AVAILABLE DATA -

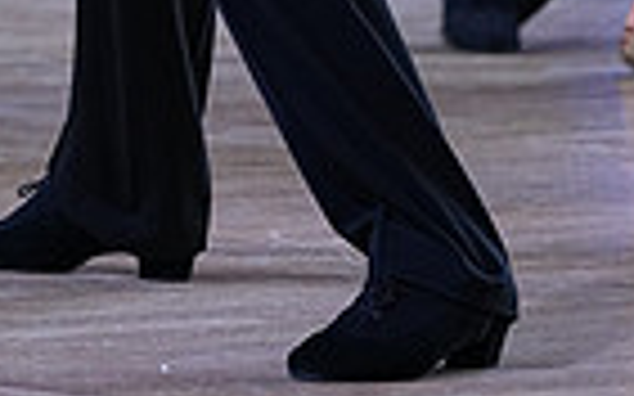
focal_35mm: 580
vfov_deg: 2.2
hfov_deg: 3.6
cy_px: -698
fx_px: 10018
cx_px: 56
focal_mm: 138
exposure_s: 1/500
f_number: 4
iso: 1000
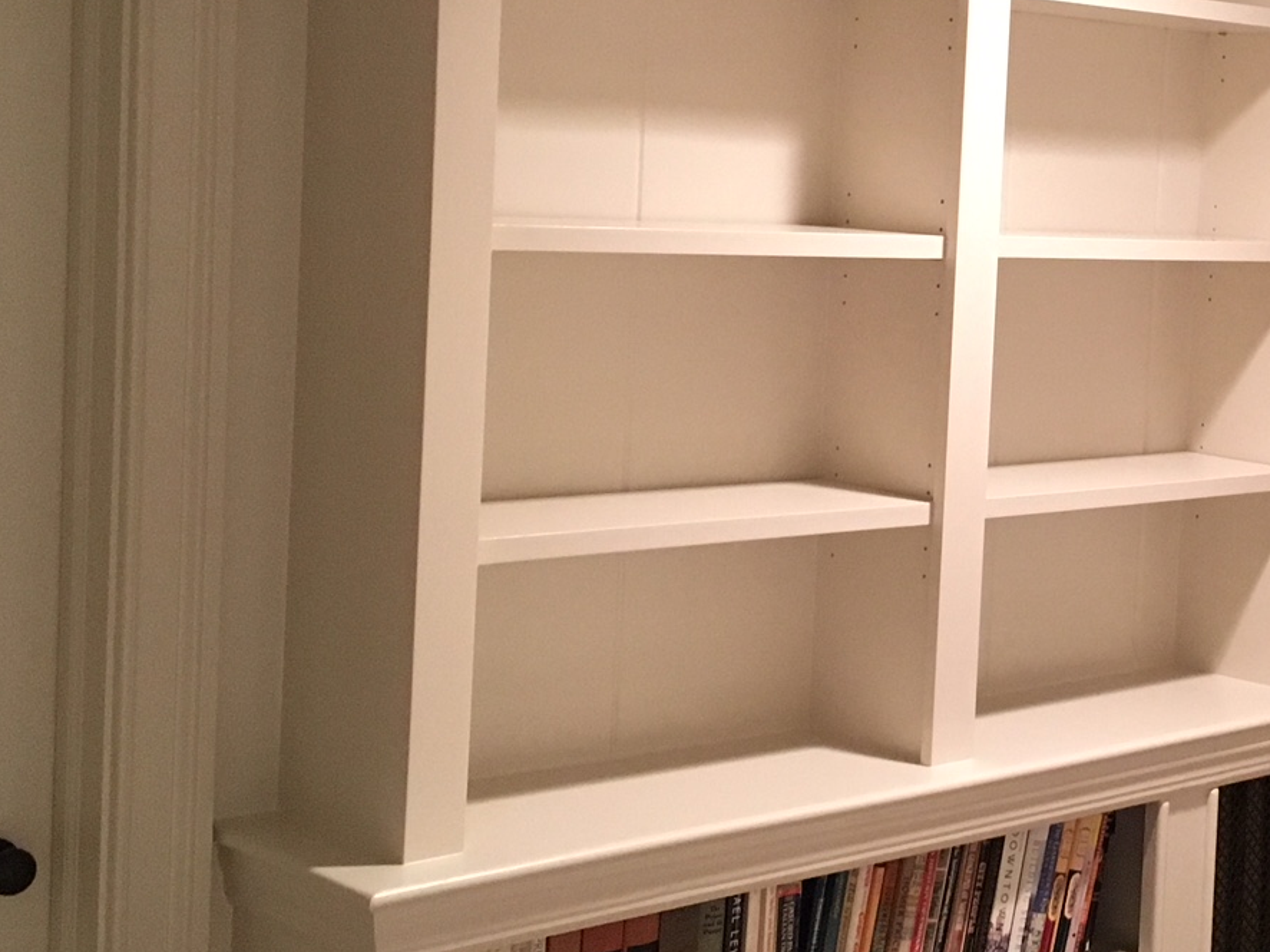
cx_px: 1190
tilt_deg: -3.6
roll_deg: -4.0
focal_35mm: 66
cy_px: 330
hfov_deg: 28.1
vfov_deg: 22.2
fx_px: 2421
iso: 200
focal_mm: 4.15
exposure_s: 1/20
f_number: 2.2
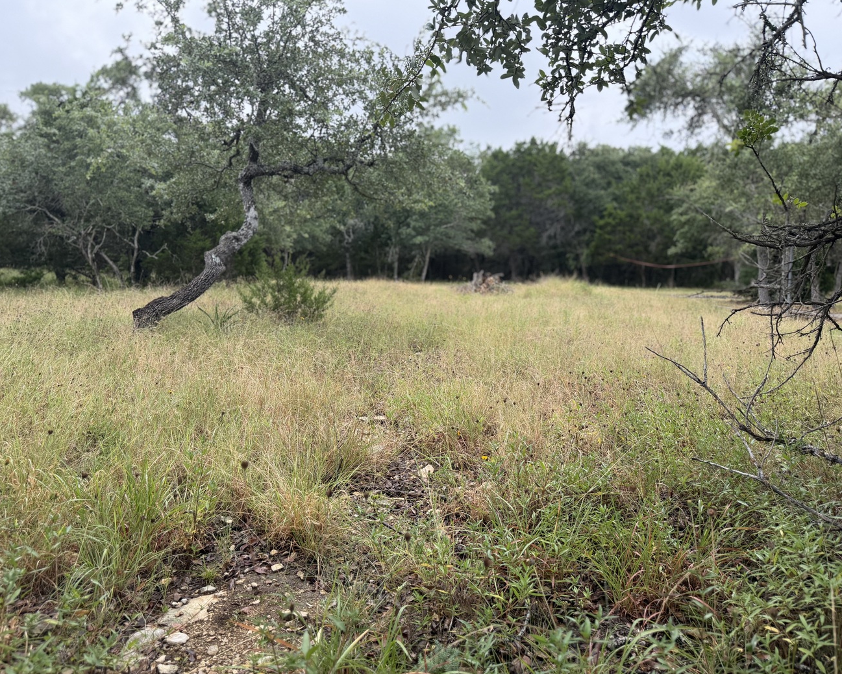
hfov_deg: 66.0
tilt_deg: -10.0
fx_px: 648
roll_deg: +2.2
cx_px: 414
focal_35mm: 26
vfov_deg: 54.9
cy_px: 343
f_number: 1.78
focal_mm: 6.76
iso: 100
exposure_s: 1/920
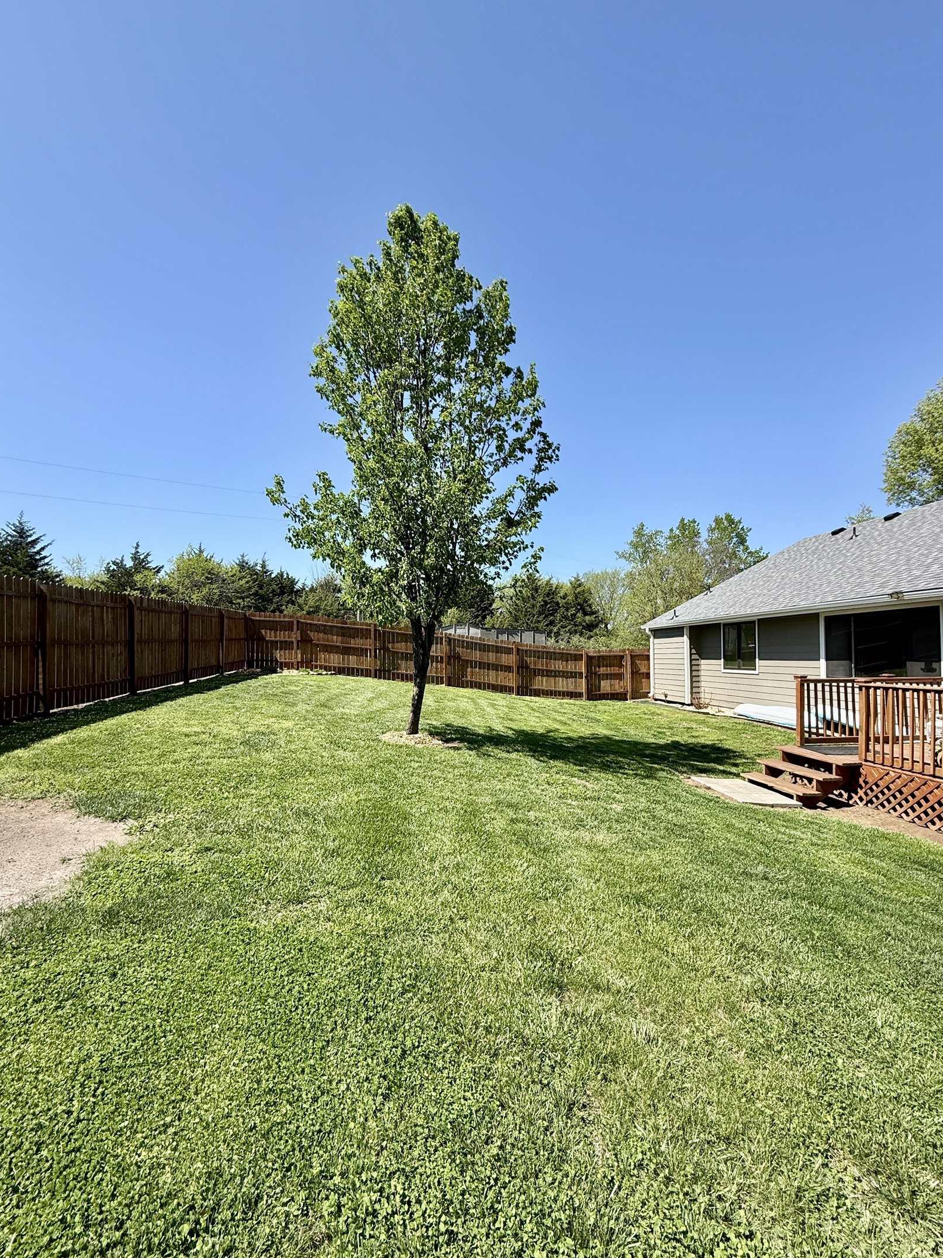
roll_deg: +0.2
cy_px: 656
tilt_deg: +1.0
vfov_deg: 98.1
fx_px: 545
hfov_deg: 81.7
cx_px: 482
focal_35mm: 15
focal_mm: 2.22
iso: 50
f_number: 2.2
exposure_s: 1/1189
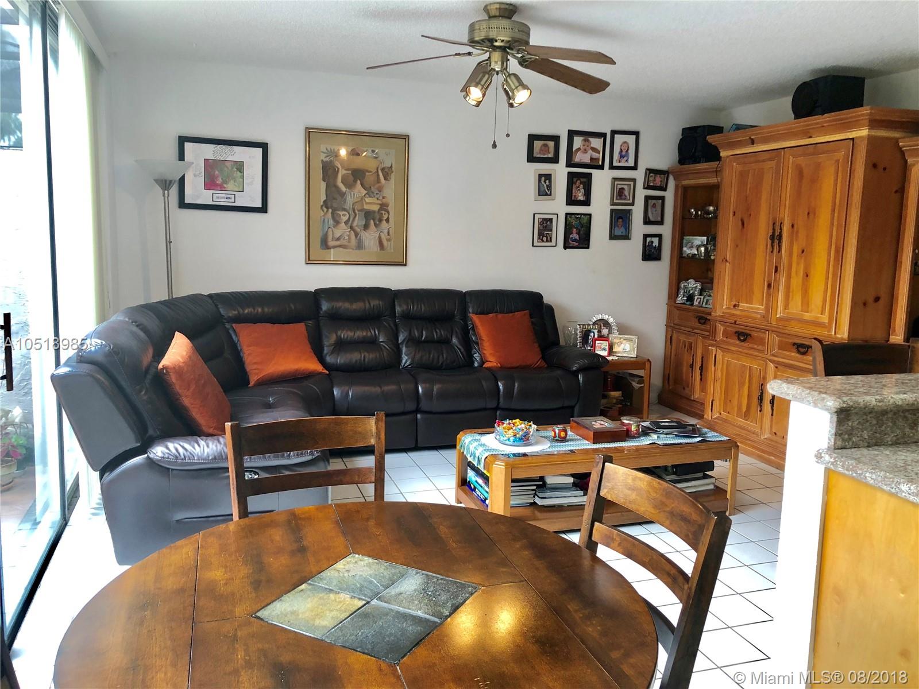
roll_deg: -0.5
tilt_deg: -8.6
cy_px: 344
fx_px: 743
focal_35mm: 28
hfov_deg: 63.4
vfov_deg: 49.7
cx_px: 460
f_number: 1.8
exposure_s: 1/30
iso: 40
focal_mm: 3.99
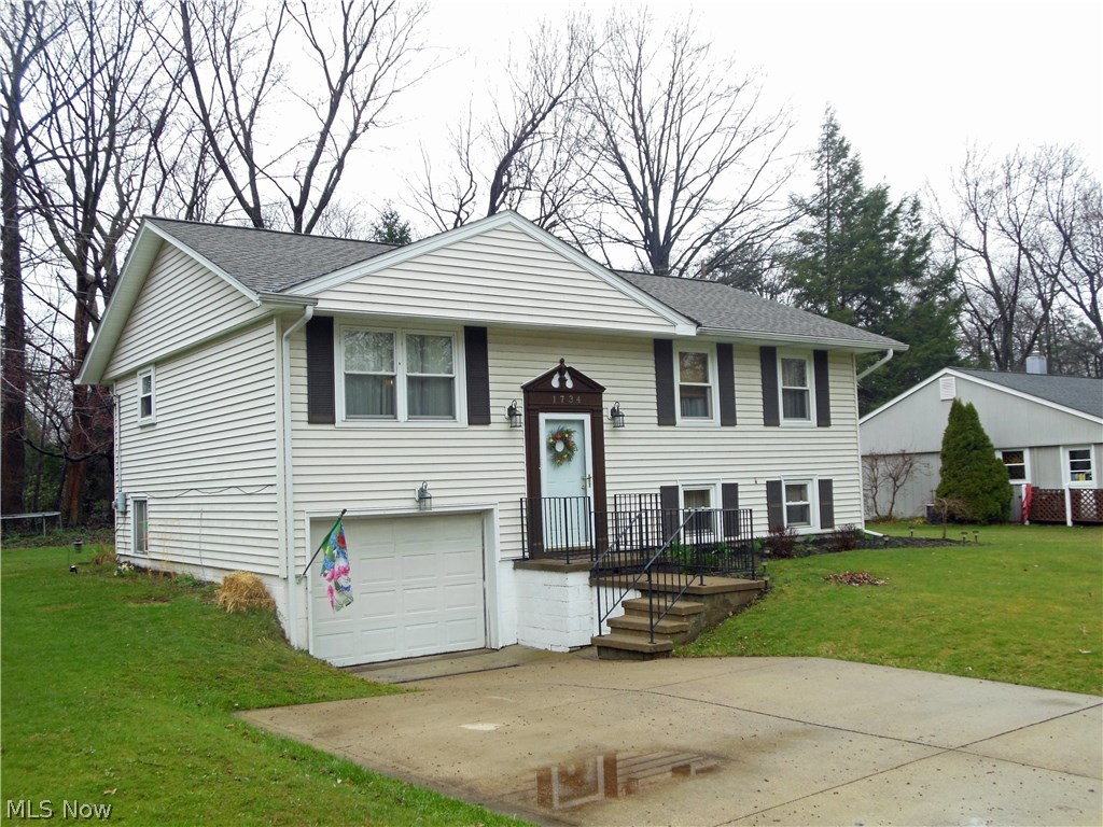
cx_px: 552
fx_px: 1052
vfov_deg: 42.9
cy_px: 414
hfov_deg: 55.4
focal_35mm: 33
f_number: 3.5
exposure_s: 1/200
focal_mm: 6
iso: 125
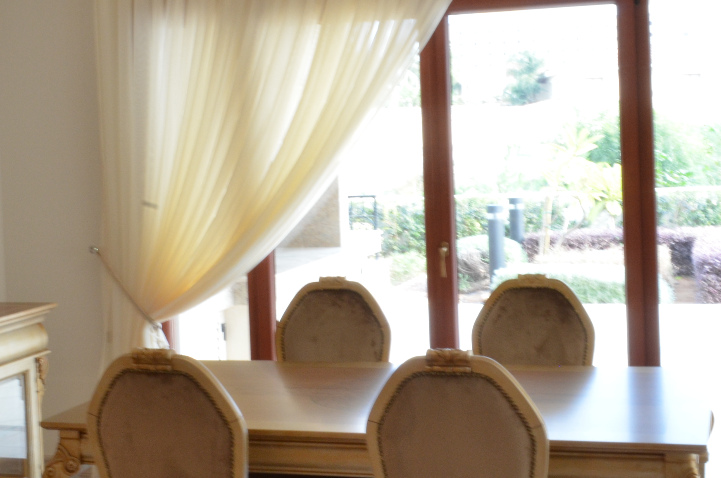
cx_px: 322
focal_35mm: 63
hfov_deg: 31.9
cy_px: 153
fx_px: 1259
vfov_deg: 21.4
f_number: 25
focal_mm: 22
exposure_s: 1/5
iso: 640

TASK TO CARRY OUT -
Please output all the records above exactly, leaving out every picture.

FINISHED TASK -
focal_35mm: 580
vfov_deg: 2.2
hfov_deg: 3.6
cy_px: -698
fx_px: 10018
cx_px: 56
focal_mm: 138
exposure_s: 1/500
f_number: 4
iso: 1000
cx_px: 1190
tilt_deg: -3.6
roll_deg: -4.0
focal_35mm: 66
cy_px: 330
hfov_deg: 28.1
vfov_deg: 22.2
fx_px: 2421
iso: 200
focal_mm: 4.15
exposure_s: 1/20
f_number: 2.2
hfov_deg: 66.0
tilt_deg: -10.0
fx_px: 648
roll_deg: +2.2
cx_px: 414
focal_35mm: 26
vfov_deg: 54.9
cy_px: 343
f_number: 1.78
focal_mm: 6.76
iso: 100
exposure_s: 1/920
roll_deg: +0.2
cy_px: 656
tilt_deg: +1.0
vfov_deg: 98.1
fx_px: 545
hfov_deg: 81.7
cx_px: 482
focal_35mm: 15
focal_mm: 2.22
iso: 50
f_number: 2.2
exposure_s: 1/1189
roll_deg: -0.5
tilt_deg: -8.6
cy_px: 344
fx_px: 743
focal_35mm: 28
hfov_deg: 63.4
vfov_deg: 49.7
cx_px: 460
f_number: 1.8
exposure_s: 1/30
iso: 40
focal_mm: 3.99
cx_px: 552
fx_px: 1052
vfov_deg: 42.9
cy_px: 414
hfov_deg: 55.4
focal_35mm: 33
f_number: 3.5
exposure_s: 1/200
focal_mm: 6
iso: 125
cx_px: 322
focal_35mm: 63
hfov_deg: 31.9
cy_px: 153
fx_px: 1259
vfov_deg: 21.4
f_number: 25
focal_mm: 22
exposure_s: 1/5
iso: 640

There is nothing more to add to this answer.